About the time that these events were taking place in and around Black's cottage, bands of armed men with women and even children were hastening towards the same locality to attend the great "conventicle," for which the preparations already described were being made.
The immediate occasion of the meeting was the desire of the parishioners of the Reverend John Welsh, a great-grandson of John Knox, to make public avowal, at the Communion Table, of their fidelity to Christ and their attachment to the minister who had been expelled from the church of Irongray; but strong sympathy induced many others to attend, not only from all parts of Galloway and Nithsdale, but from the distant Clyde, the shores of the Forth, and elsewhere; so that the roads were crowded with people making for the rendezvous--some on foot, others on horseback. Many of the latter were gentlemen of means and position, who, as well as their retainers, were more or less well armed and mounted. The Reverend John Blackadder, the "auld" minister of Troqueer--a noted hero of the Covenant, who afterwards died a prisoner on the Bass Rock--travelled with his party all the way from Edinburgh, and a company of eighty horse proceeded to the meeting from Clydesdale.

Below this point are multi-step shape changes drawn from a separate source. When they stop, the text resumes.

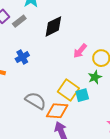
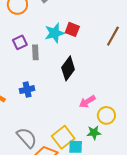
gray rectangle: (19, 21) -> (35, 52), turned -72
black diamond: (53, 26) -> (68, 68), turned -45

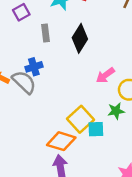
gray rectangle: (35, 52) -> (46, 33), moved
gray semicircle: (27, 138) -> (24, 82), moved

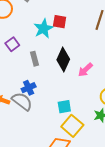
pink arrow: (105, 75) -> (85, 70), moved
cyan square: (96, 129) -> (64, 107), moved

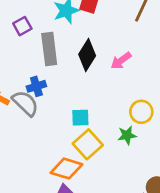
gray rectangle: (34, 59) -> (49, 49), size x1.6
pink arrow: (85, 70) -> (121, 61), moved

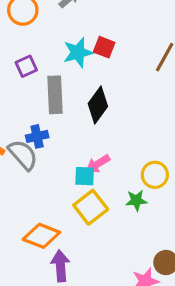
pink arrow: (121, 61) -> (98, 164), moved
orange diamond: (66, 169) -> (41, 236), moved

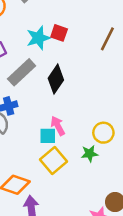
gray rectangle: (55, 95) -> (22, 72), turned 52
pink arrow: (98, 164) -> (58, 126), turned 96

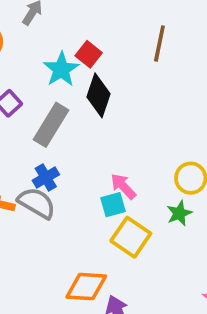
red square: (59, 33) -> (89, 54), turned 35
black diamond: (56, 79) -> (99, 95), moved

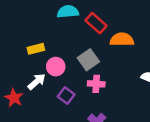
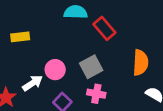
orange semicircle: (122, 40) -> (141, 63), moved, turned 85
yellow rectangle: (36, 49) -> (20, 37), moved

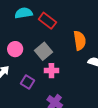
pink circle: (55, 70) -> (15, 49), moved

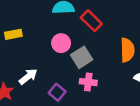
pink circle: (15, 49) -> (61, 43), moved

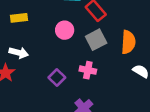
gray square: (82, 57) -> (96, 40), moved
white arrow: (28, 77) -> (19, 53), moved, turned 48

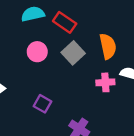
pink cross: (88, 70) -> (105, 82), moved

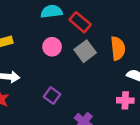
pink cross: (105, 82) -> (125, 100), moved

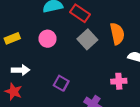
pink circle: (52, 47) -> (48, 39), moved
pink cross: (125, 100) -> (119, 81), moved

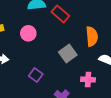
gray square: (87, 39) -> (68, 54), moved

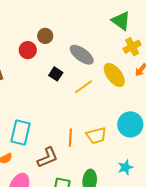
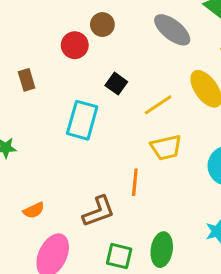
gray ellipse: (82, 55) -> (172, 30), moved
cyan rectangle: (20, 133) -> (82, 120), moved
yellow trapezoid: (96, 136) -> (166, 147), moved

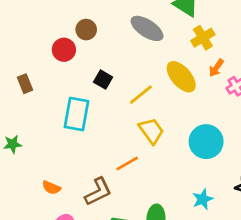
yellow trapezoid: (166, 147) -> (151, 131), turned -108
orange line: (135, 182) -> (127, 164), turned 60
orange semicircle: (34, 210) -> (51, 188), moved, turned 54

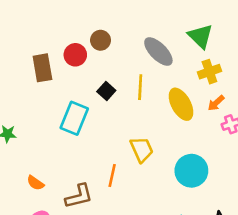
brown rectangle: (25, 84) -> (42, 68), moved, size x1.5
yellow line: (141, 95) -> (140, 87), moved, turned -60
orange line: (127, 164) -> (112, 175), turned -60

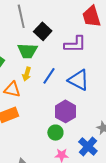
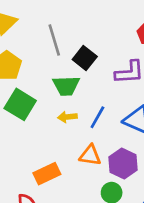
yellow arrow: (27, 74) -> (67, 117), turned 72
orange triangle: (12, 89) -> (90, 155), moved

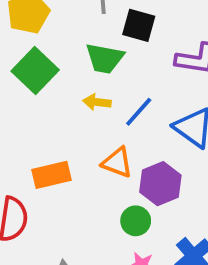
black square: (85, 58) -> (139, 25), turned -35

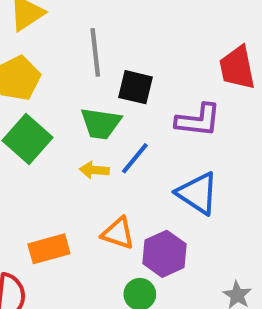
blue line: (139, 112) -> (135, 158), moved

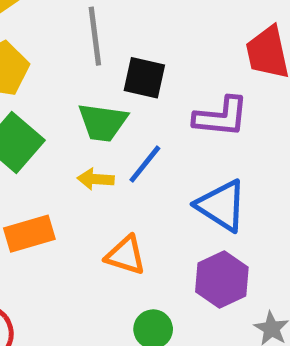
orange rectangle: (49, 249) -> (29, 234), moved
purple hexagon: (165, 254) -> (222, 279), moved

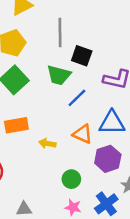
yellow arrow: (96, 179) -> (47, 143), moved
blue triangle: (221, 206) -> (112, 123), turned -40
orange triangle: (126, 255) -> (83, 134), moved

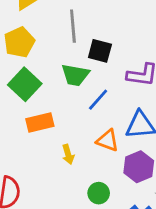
orange rectangle: (16, 125) -> (40, 123), moved
yellow arrow: (47, 143) -> (68, 154), turned -112

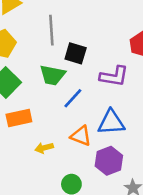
yellow arrow: (68, 154) -> (44, 148), turned 90

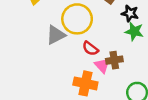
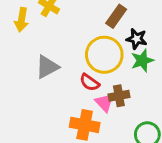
yellow circle: (77, 19) -> (104, 55), moved
green star: (134, 31) -> (142, 61), turned -30

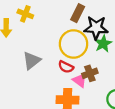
black star: (137, 39) -> (96, 28), size x1.5

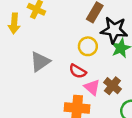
yellow circle: (74, 44) -> (88, 46), size x0.6
brown cross: (90, 73) -> (112, 86), moved, turned -35

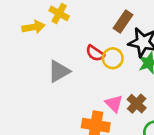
yellow arrow: (14, 23) -> (33, 27), turned -108
red semicircle: (78, 71) -> (95, 53), moved

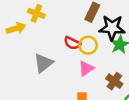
pink triangle: (114, 104) -> (86, 68), moved, turned 49

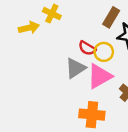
gray triangle: (43, 63) -> (76, 68), moved
pink triangle: (86, 68) -> (100, 76), size x1.5

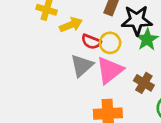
yellow arrow: (29, 28) -> (71, 25), moved

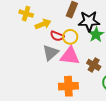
pink triangle: (110, 70) -> (70, 56), turned 45

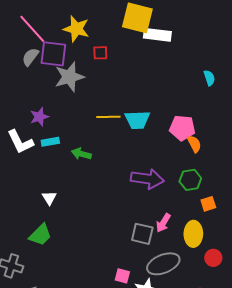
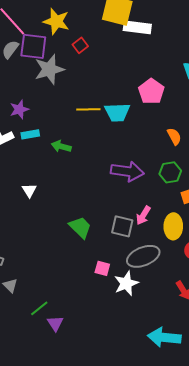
red square: (100, 53) -> (80, 45), turned -35
pink pentagon: (182, 128) -> (151, 91), moved, turned 30
green trapezoid: (40, 235) -> (80, 227), moved, turned -90

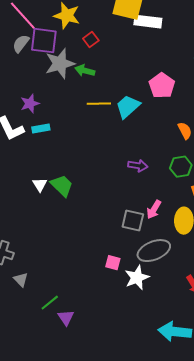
cyan trapezoid: (117, 112) -> (128, 107), turned 140
green arrow: (61, 146) -> (85, 71), moved
purple arrow: (127, 171) -> (138, 166), size x0.6
green trapezoid: (80, 227) -> (62, 186), moved

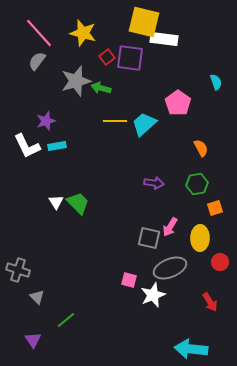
purple square: (44, 41) -> (130, 58), moved
purple triangle: (66, 318) -> (33, 340), moved

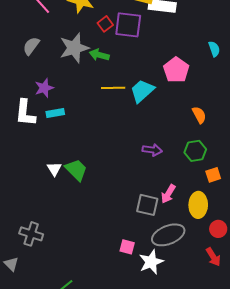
gray semicircle: (37, 61) -> (31, 46), moved
white L-shape: (27, 146) -> (25, 113), turned 32
gray cross: (18, 270) -> (31, 234), moved
gray triangle: (37, 297) -> (11, 264), moved
red arrow: (210, 302) -> (213, 257), moved

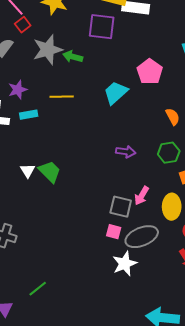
red square: (105, 24) -> (23, 25), moved
yellow line: (113, 88) -> (62, 97), moved
pink square: (127, 247) -> (114, 232), moved

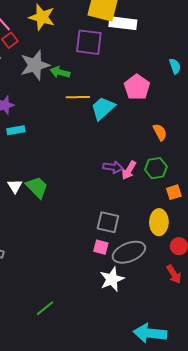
yellow line: (62, 97) -> (78, 97), moved
pink arrow: (142, 196) -> (129, 170), moved
green line: (38, 289) -> (45, 308), moved

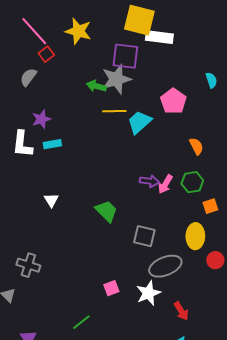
gray star: (35, 65) -> (116, 79), moved
green trapezoid: (37, 187) -> (106, 211), moved
pink square: (101, 247) -> (111, 288), moved, turned -35
red arrow: (174, 274) -> (181, 311), moved

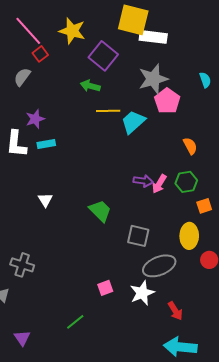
purple square: (125, 56) -> (103, 56), moved, turned 32
gray star: (116, 79) -> (153, 79), moved

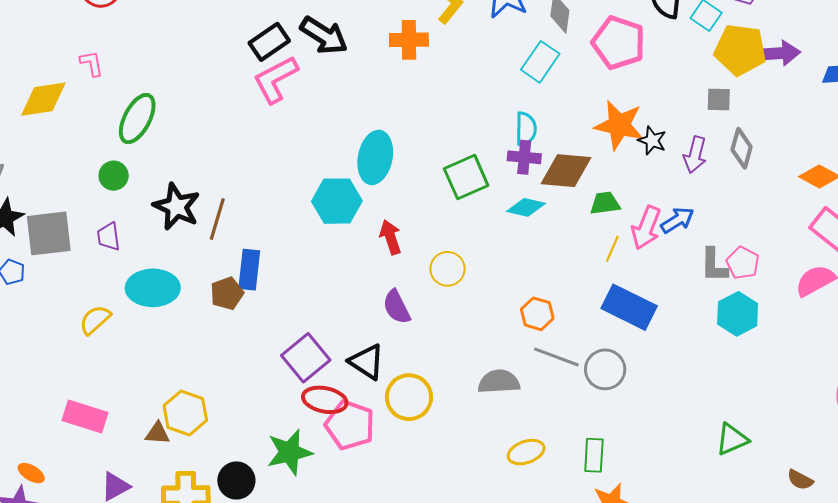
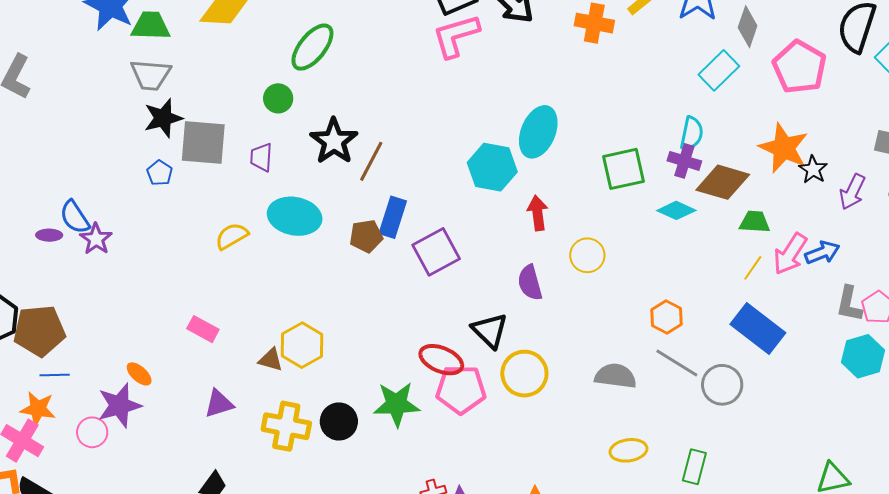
purple square: (306, 358) -> (436, 252), moved
pink rectangle: (85, 416) -> (203, 329), size x0.7
pink pentagon: (350, 425) -> (461, 389), turned -30

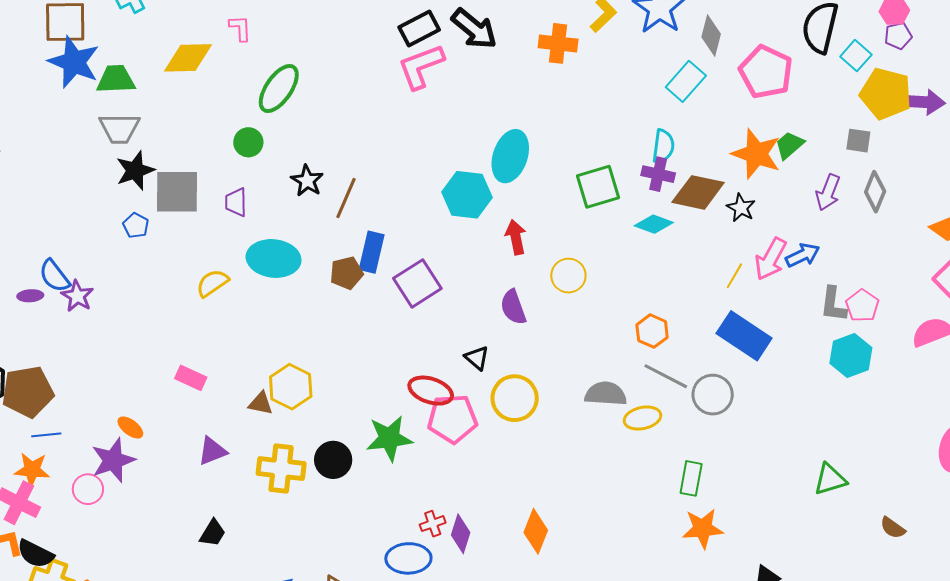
black star: (334, 141) -> (307, 181), size x0.7
black star: (813, 170) -> (741, 208), moved
green trapezoid: (755, 222) -> (789, 145), moved, turned -40
black triangle: (490, 331) -> (477, 358), size x0.7
yellow ellipse: (628, 450) -> (642, 418), moved

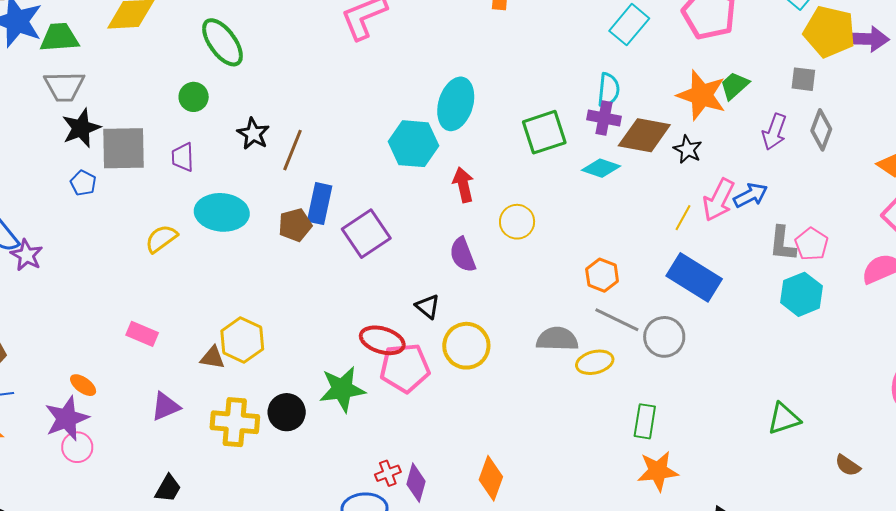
green ellipse: (279, 88) -> (223, 42), turned -69
pink circle: (88, 489) -> (77, 447), moved

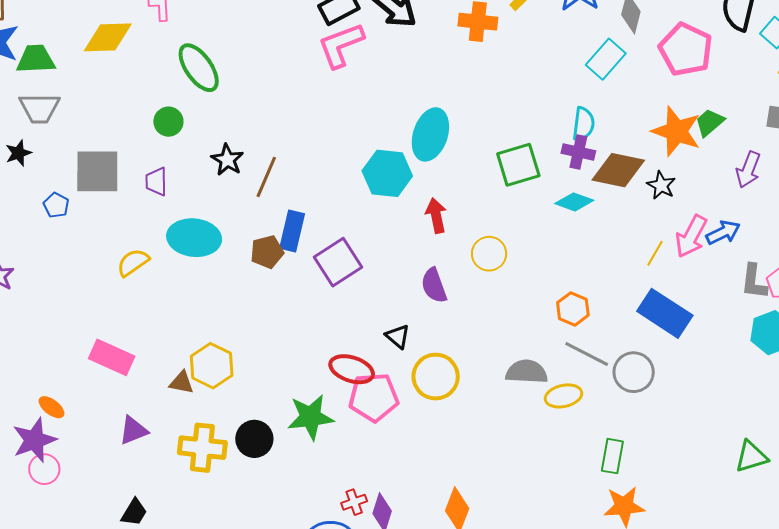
black star: (81, 128) -> (18, 153), moved, size x0.7
pink rectangle: (142, 334) -> (112, 357), size x1.4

Preliminary services, conducted by Mr. Blackadder and Mr. Welsh, were held near Dumfries on the Saturday, but at these the place of meeting on the Sabbath was only vaguely announced as "a hillside in Irongray," so anxious were they to escape being disturbed by their enemies, and the secret was kept so well that when the Sabbath arrived a congregation of above three thousand had assembled round the Communion stones in the hollow of Skeoch Hill.
Sentinels were posted on all the surrounding heights. One of these sentinels was the farmer Andrew Black, with a cavalry sword belted to his waist, and a rusty musket on his shoulder. Beside him stood a tall stalwart youth in shepherd's costume.